In the records that follow, find each line with "bøger" and pull it out.

Extracted page text data —
★ ★ ★ ★ ★ ★ ★

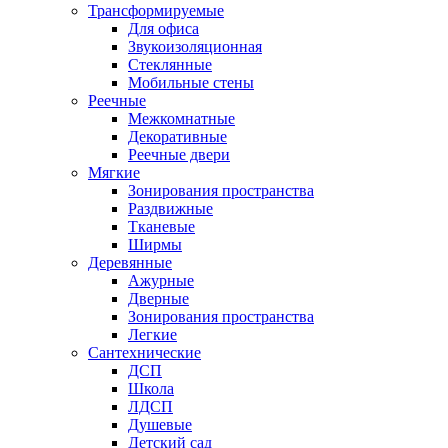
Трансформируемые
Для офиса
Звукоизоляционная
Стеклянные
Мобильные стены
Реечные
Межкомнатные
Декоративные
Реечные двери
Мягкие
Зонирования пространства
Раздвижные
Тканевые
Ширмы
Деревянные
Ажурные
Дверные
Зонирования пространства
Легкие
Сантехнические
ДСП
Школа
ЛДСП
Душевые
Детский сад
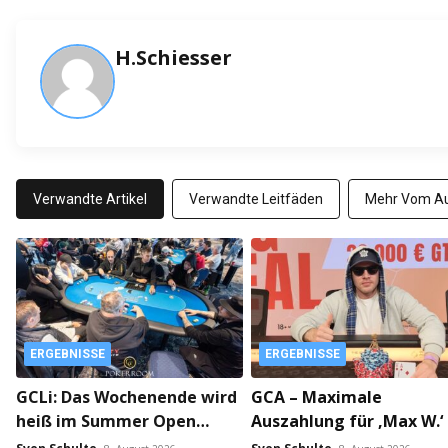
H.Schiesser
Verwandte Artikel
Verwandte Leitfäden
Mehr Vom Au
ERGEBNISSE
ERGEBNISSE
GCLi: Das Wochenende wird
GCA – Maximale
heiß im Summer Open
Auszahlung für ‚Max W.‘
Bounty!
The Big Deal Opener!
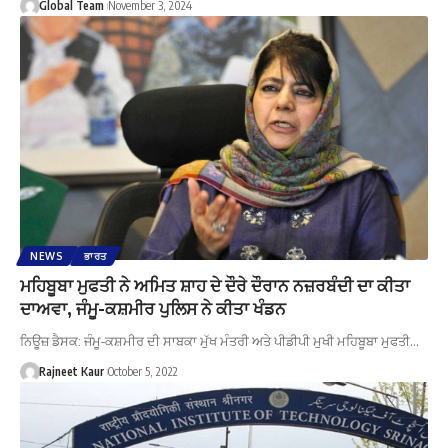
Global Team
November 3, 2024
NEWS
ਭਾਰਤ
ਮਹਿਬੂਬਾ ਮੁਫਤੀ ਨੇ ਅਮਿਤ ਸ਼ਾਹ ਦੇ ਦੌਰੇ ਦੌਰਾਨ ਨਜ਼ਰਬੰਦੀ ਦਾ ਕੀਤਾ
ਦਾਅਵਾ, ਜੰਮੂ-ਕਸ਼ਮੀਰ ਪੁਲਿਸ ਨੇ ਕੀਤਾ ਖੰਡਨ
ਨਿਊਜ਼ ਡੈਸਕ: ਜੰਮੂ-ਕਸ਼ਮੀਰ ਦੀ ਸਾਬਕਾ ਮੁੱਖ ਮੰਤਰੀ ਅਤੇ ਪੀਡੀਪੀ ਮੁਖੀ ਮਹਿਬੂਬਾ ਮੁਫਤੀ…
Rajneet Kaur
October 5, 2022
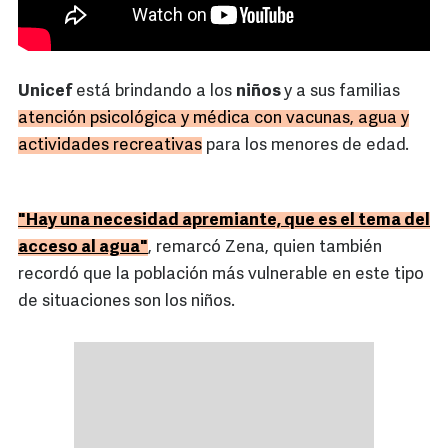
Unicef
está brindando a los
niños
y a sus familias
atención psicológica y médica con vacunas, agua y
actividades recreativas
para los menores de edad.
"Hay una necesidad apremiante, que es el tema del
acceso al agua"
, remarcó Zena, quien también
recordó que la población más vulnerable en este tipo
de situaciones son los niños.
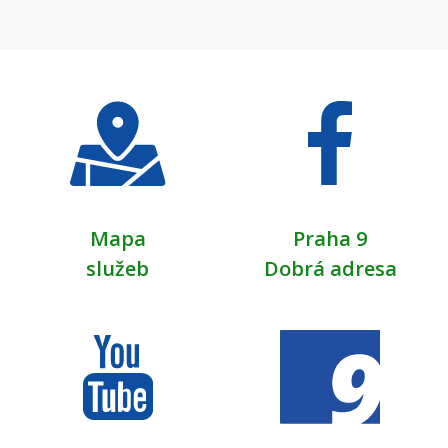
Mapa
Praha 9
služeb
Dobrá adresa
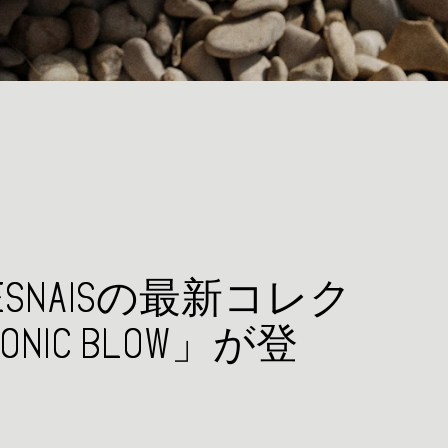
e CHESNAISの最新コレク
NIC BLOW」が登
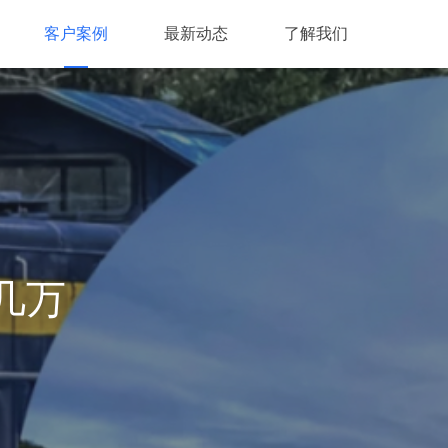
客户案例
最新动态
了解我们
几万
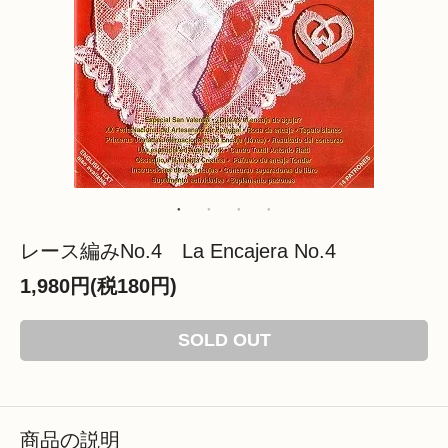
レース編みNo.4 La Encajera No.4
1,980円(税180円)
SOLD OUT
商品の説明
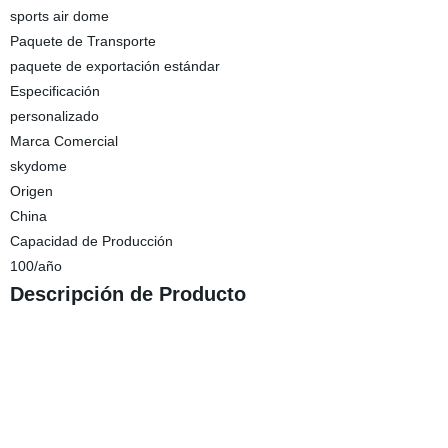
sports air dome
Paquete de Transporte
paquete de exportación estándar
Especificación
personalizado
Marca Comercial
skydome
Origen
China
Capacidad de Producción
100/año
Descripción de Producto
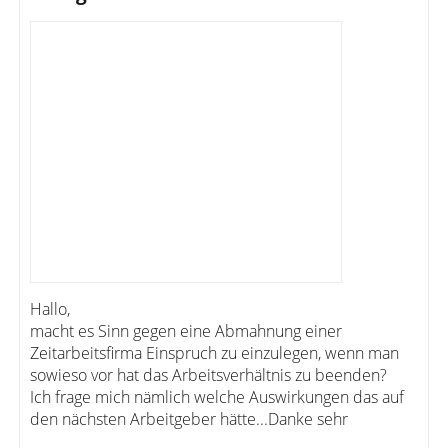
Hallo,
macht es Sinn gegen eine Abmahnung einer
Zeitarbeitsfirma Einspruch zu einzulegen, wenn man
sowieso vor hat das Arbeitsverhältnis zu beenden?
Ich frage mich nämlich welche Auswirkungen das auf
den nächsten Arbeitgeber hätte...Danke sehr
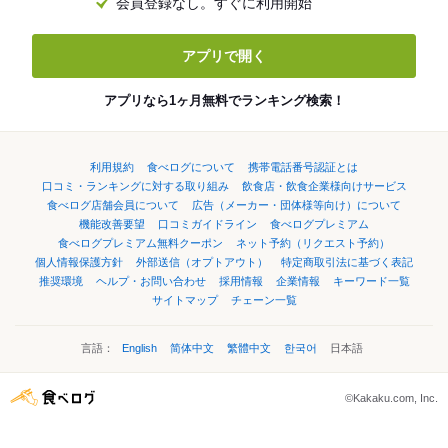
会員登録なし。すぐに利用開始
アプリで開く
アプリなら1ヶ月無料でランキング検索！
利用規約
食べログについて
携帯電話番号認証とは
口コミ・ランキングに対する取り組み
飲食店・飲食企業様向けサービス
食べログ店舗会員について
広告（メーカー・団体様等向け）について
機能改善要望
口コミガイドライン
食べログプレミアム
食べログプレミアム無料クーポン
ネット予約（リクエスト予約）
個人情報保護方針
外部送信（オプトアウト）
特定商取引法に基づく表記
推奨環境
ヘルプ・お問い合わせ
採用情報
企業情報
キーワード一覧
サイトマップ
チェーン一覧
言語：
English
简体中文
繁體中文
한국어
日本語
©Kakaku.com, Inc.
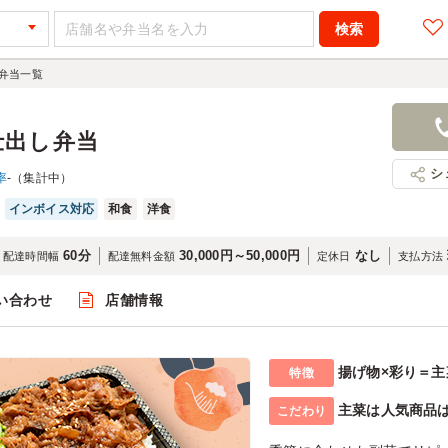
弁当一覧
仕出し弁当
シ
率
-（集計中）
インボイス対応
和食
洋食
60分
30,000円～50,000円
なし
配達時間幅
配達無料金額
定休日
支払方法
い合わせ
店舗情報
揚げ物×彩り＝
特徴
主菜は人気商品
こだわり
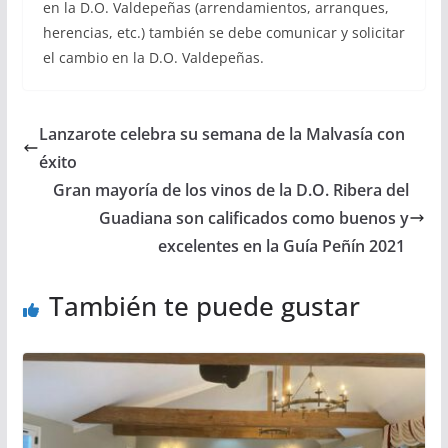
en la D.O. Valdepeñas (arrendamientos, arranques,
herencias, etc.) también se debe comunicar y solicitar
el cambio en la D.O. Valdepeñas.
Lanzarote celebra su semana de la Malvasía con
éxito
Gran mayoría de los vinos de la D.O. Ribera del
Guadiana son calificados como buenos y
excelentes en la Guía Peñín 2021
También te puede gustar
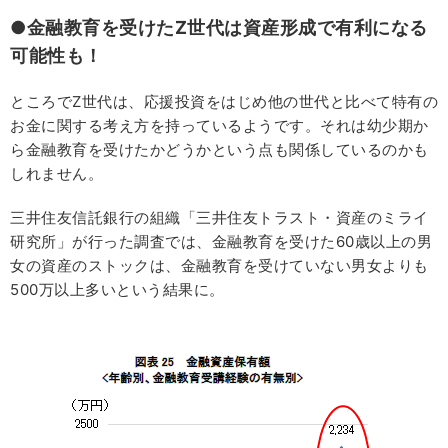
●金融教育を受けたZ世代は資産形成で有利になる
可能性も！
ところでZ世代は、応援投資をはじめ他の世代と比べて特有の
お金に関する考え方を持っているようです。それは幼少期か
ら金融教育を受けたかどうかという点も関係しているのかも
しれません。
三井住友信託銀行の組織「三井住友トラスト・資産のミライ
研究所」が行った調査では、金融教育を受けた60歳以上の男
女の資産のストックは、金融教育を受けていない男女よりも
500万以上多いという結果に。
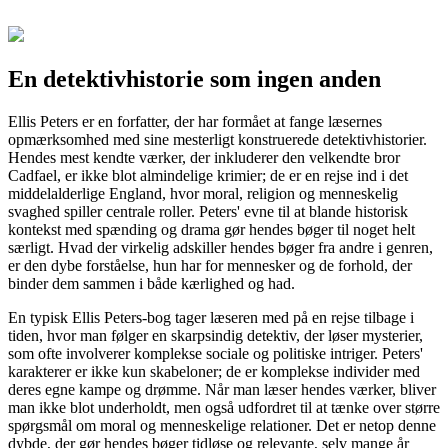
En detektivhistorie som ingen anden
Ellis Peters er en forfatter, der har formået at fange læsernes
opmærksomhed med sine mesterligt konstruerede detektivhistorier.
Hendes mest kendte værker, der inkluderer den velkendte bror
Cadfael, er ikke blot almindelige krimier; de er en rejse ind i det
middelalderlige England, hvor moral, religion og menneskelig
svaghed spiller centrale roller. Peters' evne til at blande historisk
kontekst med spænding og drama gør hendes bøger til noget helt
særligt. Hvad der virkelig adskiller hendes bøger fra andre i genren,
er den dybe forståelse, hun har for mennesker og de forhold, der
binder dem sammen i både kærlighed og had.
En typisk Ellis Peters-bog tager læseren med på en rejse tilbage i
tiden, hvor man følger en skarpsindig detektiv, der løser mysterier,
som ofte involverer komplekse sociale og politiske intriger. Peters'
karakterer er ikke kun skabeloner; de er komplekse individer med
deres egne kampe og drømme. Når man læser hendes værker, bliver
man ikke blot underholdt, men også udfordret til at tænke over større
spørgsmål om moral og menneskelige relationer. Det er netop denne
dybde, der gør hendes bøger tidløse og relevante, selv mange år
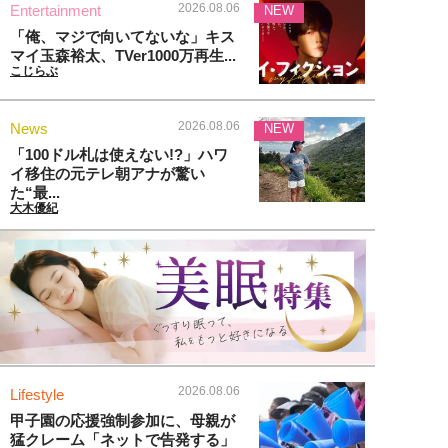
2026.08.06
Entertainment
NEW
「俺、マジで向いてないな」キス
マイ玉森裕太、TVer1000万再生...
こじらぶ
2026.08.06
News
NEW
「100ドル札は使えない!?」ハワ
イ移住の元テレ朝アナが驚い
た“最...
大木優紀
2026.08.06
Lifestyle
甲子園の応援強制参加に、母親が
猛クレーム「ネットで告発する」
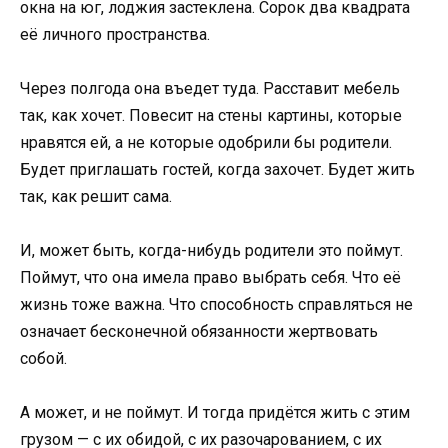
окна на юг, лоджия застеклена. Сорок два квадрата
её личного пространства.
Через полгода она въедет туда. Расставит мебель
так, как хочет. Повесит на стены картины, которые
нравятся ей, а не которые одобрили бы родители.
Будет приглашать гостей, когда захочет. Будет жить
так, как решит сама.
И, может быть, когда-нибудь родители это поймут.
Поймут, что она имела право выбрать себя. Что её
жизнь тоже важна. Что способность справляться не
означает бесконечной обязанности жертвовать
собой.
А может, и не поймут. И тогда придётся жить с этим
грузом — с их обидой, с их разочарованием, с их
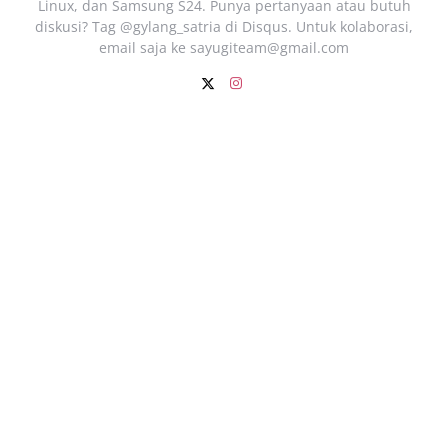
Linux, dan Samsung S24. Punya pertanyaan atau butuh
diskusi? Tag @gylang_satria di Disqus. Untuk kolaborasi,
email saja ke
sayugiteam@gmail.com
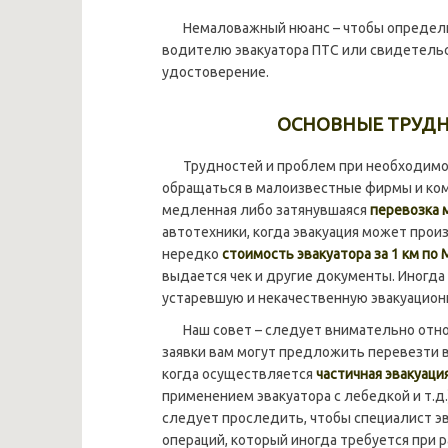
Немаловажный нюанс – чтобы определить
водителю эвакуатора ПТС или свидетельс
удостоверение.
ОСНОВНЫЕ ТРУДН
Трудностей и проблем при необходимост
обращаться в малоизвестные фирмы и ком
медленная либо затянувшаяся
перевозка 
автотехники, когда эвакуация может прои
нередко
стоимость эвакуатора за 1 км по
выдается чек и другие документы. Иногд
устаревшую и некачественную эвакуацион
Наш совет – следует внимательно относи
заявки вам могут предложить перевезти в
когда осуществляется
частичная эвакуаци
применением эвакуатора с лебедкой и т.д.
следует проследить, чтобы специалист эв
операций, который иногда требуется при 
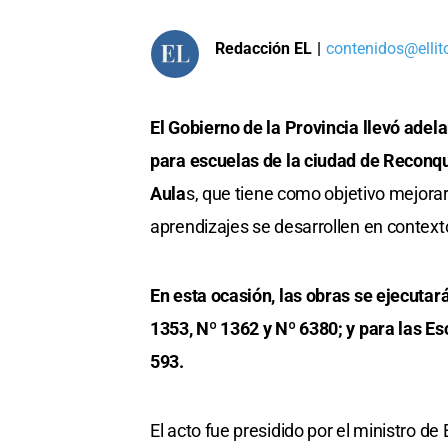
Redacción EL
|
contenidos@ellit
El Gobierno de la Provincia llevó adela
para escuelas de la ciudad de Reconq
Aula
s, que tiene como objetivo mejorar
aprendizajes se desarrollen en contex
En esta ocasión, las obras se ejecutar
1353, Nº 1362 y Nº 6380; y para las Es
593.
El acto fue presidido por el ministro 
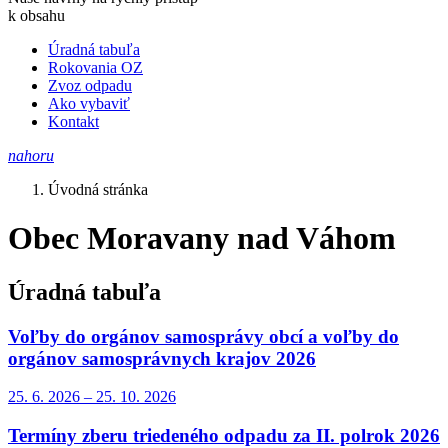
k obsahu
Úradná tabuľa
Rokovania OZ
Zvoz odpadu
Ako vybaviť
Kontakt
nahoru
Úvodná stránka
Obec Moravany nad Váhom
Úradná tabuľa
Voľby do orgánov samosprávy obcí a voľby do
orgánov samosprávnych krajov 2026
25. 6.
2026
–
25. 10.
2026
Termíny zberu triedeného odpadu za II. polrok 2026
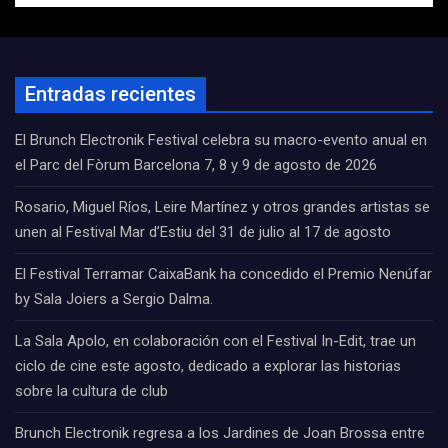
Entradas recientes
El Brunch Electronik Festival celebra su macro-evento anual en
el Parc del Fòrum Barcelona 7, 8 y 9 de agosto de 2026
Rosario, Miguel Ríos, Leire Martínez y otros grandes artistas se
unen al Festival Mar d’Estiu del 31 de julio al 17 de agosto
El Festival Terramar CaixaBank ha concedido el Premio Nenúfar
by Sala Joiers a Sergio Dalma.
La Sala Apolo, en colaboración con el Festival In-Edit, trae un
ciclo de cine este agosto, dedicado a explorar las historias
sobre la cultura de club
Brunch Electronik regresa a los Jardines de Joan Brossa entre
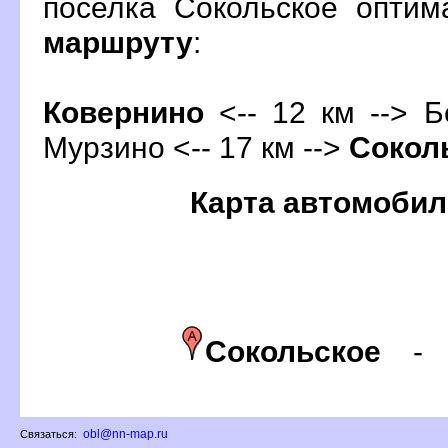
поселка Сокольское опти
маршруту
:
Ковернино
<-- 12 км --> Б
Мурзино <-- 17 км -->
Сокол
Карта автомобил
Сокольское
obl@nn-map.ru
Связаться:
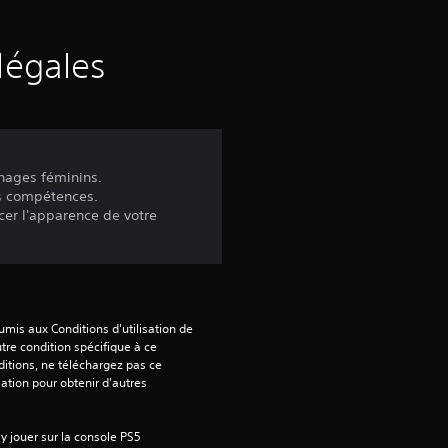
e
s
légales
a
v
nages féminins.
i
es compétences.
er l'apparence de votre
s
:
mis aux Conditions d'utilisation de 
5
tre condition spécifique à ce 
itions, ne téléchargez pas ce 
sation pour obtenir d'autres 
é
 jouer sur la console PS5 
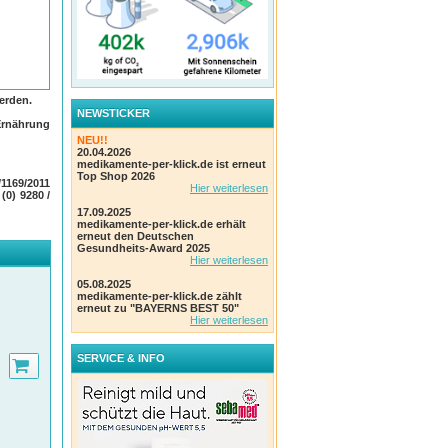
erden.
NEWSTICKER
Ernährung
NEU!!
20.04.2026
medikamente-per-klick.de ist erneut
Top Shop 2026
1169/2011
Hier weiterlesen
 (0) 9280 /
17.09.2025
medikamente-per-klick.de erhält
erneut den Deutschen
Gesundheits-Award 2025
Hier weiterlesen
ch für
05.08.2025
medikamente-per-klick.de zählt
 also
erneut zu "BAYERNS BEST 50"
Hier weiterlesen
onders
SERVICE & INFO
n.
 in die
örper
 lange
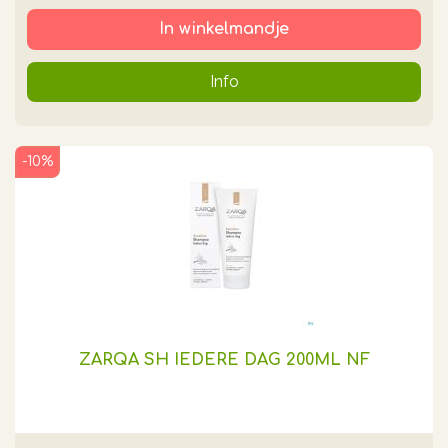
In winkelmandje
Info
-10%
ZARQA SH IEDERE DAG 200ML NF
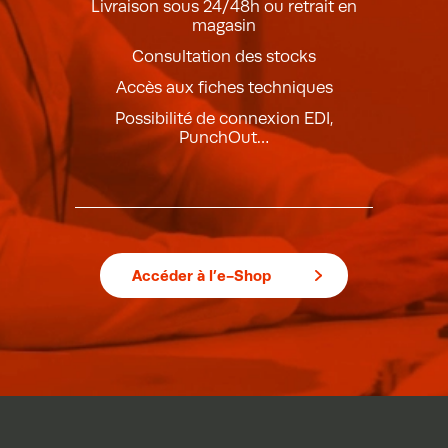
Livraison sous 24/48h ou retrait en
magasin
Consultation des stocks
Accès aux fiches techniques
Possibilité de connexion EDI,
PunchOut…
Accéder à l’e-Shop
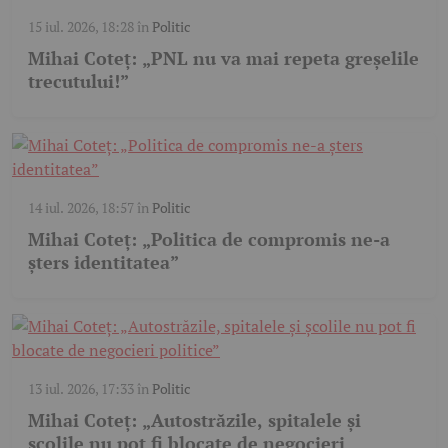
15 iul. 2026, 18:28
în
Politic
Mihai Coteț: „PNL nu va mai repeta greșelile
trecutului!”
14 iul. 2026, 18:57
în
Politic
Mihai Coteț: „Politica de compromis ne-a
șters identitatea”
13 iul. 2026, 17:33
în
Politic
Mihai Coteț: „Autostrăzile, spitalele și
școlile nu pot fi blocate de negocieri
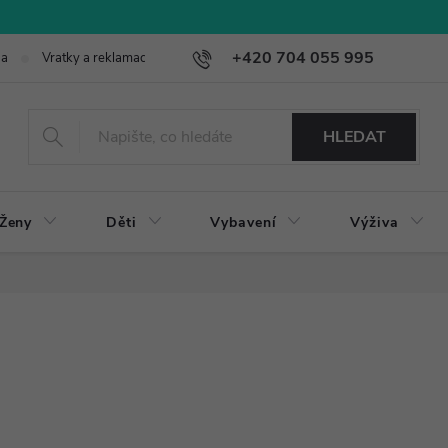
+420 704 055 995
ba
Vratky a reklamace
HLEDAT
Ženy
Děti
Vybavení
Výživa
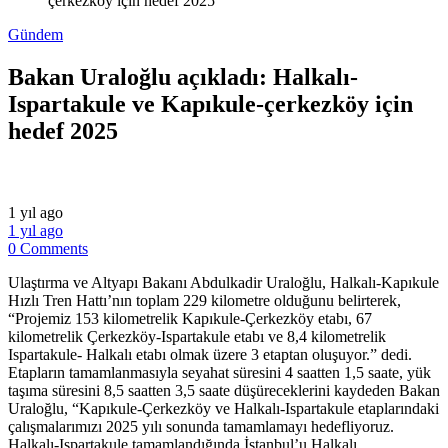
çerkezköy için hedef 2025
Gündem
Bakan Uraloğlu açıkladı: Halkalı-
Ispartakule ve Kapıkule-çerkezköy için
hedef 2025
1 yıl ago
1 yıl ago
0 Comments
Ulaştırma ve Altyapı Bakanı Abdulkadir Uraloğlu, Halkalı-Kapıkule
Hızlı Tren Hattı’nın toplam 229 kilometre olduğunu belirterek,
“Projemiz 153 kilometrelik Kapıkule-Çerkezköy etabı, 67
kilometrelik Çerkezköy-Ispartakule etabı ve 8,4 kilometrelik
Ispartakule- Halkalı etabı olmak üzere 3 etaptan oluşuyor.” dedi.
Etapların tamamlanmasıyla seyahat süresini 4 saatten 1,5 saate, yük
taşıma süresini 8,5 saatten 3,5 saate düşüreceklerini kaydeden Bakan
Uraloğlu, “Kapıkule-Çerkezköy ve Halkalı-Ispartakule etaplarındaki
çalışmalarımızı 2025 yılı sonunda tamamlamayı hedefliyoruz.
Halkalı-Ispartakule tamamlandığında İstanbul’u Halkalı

★ ★ ★ ★ ★ ★ ★

Task output —
kontekst med spænding og drama gør hendes bøger til noget helt
særligt. Hvad der virkelig adskiller hendes bøger fra andre i genren,
dybde, der gør hendes bøger tidløse og relevante, selv mange år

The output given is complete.